-
Notifications
You must be signed in to change notification settings - Fork 29
Description
We have been researching and trying to address the issue with the massive number of AI scrapers, especially affecting DSTS.
Chris sampled an hour of traffic on DSTS. There were 78,920 requests in that time, which came from 74,853 unique IP addresses and spread across 700 different User Agents, most of which looked like normal browser User Agents, with no indication that they were bots.
Unfortunately, blocking or rate-limiting by IP address or User Agent is not a viable option here.
Moving forward, we have been looking at AI maze solutions. We have already enabled the new AI Labrynth feature on cloudflare, but with limited to no success. AI Labrynth is supposed to identify unauthorized bots and then link those bots to a bunch of AI generated garbage content served by cloudflare. My guess is that they are failing to identify unauthorized bots, just as we are.

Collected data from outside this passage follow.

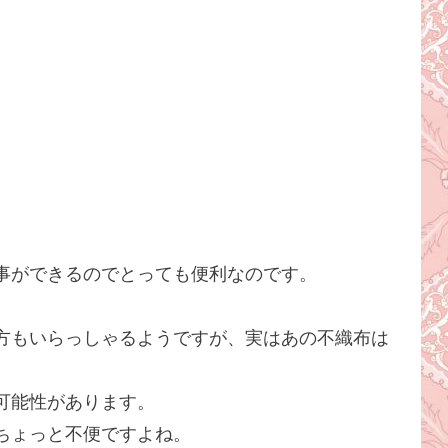
事ができるのでとっても便利なのです。
方もいらっしゃるようですが、実はあの不織布は
可能性があります。
ちょっと不便ですよね。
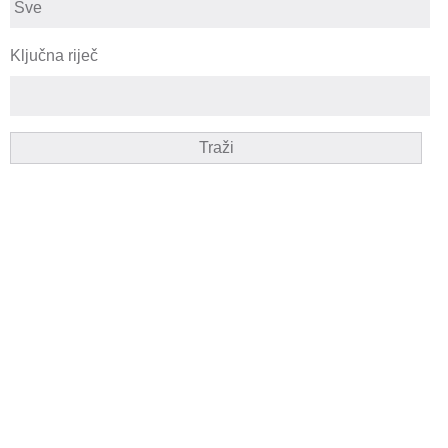
Ključna riječ
Traži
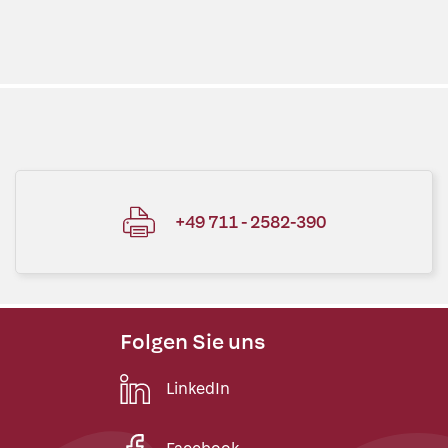
+49 711 - 2582-390
Folgen Sie uns
LinkedIn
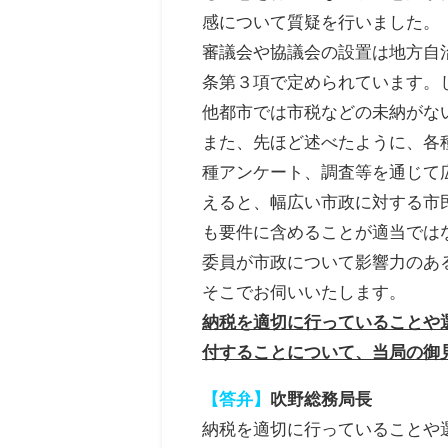
感について質疑を行いました。
審議会や協議会の設置は地方自治
条第３項で定められています。
他都市では市税などの未納がな
また、先ほど述べたように、各
種アンケート、調査等を通じて
えると、幅広い市政に対する市
も要件に含めることが適当では
委員が市政について影響力のあ
そこでお伺いいたします。
納税を適切に行っていることや
付することについて、当局の御
【答弁】
吹野総務局長
納税を適切に行っていることや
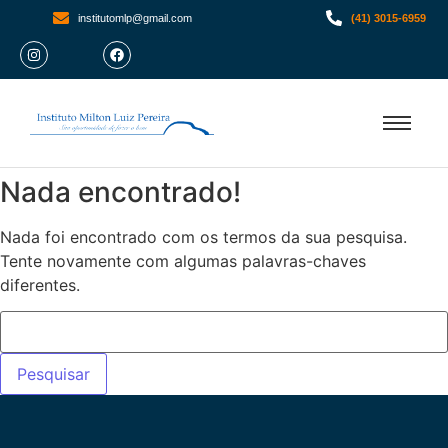
institutomlp@gmail.com
(41) 3015-6959
Nada encontrado!
Nada foi encontrado com os termos da sua pesquisa.
Tente novamente com algumas palavras-chaves
diferentes.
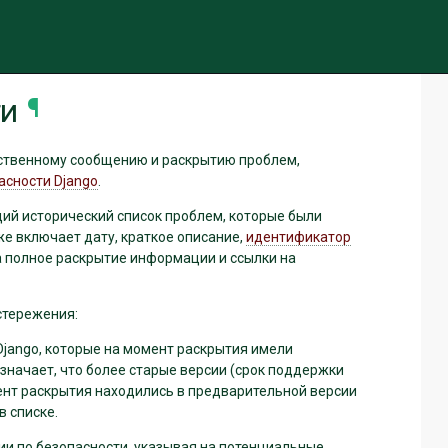
чить тему (текущая тема: авто)
ти
¶
ственному сообщению и раскрытию проблем,
асности Django
.
ий исторический список проблем, которые были
е включает дату, краткое описание,
идентификатор
на полное раскрытие информации и ссылки на
стережения:
Django, которые на момент раскрытия имели
значает, что более старые версии (срок поддержки
мент раскрытия находились в предварительной версии
в списке.
ии по безопасности, указывая на потенциальные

Currently we are looking at implementing a similar solution: https://chronicles.mad-scientist.club/tales/a-season-on-iocaine/
The difference is that rather than trying to identify unauthorized bots, we may just leave hidden links on the site that link them to a web of garbage content that we generate with our own instance of iocaine.
At the moment, I am not sure at the moment whether we should have one instance of iocaine per site or not, but it probably makes sense to have these links point to content that can be viewed on the same domain.
The one commonality of the problematic traffic is the forced multi-parameter searches against the faceted search. Essentially, every possible combination of every value for all search parameters is being requested in quick succession by these various sources. It is possible to limit these requests based on the number of parameters used, however this would limit legitimate users as well. One potential option is to limit how many parameters may be used anonymously, and requesting users to login to do more detailed searching.